■ Task instructions ■
Only lines that contain the word "Hublot" belong in the answer; copy them from the records below.

Saved data entries
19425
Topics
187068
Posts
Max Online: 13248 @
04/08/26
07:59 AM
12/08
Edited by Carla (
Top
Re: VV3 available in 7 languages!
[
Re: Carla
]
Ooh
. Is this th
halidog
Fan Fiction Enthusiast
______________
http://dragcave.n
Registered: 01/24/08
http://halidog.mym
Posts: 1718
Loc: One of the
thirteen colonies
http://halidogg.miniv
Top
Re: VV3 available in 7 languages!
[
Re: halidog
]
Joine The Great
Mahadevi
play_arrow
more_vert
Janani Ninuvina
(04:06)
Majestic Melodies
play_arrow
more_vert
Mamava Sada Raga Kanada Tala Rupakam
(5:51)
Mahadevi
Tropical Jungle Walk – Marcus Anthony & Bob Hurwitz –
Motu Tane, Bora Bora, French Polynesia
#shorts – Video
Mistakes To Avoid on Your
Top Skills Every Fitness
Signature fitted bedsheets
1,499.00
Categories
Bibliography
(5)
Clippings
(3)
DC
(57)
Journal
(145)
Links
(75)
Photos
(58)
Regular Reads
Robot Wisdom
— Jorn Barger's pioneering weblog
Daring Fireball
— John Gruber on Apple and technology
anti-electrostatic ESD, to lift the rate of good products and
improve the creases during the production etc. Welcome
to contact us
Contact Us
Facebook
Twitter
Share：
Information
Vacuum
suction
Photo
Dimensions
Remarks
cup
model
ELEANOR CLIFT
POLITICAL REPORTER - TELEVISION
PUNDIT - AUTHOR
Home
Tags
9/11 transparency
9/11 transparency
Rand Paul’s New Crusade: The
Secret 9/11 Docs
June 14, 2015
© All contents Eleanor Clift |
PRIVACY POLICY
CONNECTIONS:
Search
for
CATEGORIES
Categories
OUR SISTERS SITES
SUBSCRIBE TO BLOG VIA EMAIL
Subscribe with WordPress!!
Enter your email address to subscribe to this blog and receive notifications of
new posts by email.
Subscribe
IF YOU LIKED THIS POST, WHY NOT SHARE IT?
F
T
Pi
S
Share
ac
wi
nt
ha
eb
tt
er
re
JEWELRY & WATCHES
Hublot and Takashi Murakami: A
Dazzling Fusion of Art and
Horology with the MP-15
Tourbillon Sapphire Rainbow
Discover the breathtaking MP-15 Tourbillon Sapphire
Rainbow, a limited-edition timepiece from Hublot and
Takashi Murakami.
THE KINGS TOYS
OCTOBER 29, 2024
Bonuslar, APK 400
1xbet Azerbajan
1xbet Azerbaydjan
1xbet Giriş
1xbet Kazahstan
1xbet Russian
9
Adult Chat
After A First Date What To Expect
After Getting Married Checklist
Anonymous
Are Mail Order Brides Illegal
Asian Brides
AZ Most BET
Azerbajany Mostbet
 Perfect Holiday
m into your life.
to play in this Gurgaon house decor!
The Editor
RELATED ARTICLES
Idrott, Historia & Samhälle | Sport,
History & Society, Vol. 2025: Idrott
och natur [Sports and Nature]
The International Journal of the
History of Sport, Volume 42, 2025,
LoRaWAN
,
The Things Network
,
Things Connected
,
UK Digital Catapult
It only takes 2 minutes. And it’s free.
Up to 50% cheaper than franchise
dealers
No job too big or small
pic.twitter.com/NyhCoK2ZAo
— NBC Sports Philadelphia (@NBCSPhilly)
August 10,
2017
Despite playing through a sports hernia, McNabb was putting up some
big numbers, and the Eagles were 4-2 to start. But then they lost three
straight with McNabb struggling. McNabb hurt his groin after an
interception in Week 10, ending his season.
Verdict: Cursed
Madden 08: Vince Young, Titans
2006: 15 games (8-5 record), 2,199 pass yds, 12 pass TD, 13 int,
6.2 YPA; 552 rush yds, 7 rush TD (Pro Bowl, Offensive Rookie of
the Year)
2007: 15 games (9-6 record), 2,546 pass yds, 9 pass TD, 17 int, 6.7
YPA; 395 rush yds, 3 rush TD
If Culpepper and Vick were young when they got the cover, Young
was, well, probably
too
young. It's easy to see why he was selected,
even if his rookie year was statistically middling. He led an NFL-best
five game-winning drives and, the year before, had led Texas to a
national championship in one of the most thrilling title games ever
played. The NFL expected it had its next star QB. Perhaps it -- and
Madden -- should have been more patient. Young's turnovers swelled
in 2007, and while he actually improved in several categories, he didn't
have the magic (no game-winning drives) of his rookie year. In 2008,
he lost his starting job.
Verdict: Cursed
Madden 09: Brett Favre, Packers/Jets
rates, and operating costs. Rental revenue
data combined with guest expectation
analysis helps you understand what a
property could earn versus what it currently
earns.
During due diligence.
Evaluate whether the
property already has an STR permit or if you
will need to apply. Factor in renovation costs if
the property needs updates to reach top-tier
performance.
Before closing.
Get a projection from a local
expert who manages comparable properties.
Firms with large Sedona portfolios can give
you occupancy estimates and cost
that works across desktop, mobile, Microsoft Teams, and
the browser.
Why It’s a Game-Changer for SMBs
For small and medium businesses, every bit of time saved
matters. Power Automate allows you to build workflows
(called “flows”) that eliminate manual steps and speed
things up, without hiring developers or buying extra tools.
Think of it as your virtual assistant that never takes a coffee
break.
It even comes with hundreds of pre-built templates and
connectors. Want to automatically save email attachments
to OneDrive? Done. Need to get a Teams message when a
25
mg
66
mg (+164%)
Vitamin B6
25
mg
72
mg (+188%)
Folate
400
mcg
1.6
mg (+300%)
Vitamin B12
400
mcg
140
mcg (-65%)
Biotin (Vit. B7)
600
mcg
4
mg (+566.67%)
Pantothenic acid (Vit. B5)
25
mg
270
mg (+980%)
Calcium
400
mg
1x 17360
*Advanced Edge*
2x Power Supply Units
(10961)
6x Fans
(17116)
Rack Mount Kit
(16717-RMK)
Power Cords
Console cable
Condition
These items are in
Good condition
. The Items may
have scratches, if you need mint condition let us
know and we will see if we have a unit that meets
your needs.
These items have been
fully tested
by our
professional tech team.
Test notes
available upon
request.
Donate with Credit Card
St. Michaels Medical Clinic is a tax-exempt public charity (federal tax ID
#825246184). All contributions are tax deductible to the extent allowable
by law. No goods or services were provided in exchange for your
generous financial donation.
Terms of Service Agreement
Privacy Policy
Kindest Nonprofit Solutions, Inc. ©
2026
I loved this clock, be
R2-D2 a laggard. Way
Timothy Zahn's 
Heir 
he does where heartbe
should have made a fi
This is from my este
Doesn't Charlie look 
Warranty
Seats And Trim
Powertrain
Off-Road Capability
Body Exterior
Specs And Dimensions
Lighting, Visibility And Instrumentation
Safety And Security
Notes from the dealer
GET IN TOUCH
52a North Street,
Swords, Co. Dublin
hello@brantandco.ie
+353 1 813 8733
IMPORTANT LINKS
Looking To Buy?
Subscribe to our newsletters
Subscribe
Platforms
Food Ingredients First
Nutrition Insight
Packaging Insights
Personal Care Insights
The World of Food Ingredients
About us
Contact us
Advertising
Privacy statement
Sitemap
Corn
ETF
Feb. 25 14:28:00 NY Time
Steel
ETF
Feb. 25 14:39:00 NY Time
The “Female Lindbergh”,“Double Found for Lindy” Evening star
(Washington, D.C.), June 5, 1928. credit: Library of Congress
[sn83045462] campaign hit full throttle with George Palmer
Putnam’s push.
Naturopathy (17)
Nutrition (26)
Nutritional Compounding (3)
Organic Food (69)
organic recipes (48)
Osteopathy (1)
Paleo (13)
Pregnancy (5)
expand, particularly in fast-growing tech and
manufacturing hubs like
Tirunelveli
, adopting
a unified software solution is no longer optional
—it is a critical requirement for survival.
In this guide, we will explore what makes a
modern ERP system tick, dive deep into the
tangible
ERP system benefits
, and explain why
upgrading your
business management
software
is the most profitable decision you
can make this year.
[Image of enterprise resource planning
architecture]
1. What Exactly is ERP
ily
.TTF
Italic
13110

■ Solved problem ■
Hublot and Takashi Murakami: A
Rainbow, a limited-edition timepiece from Hublot and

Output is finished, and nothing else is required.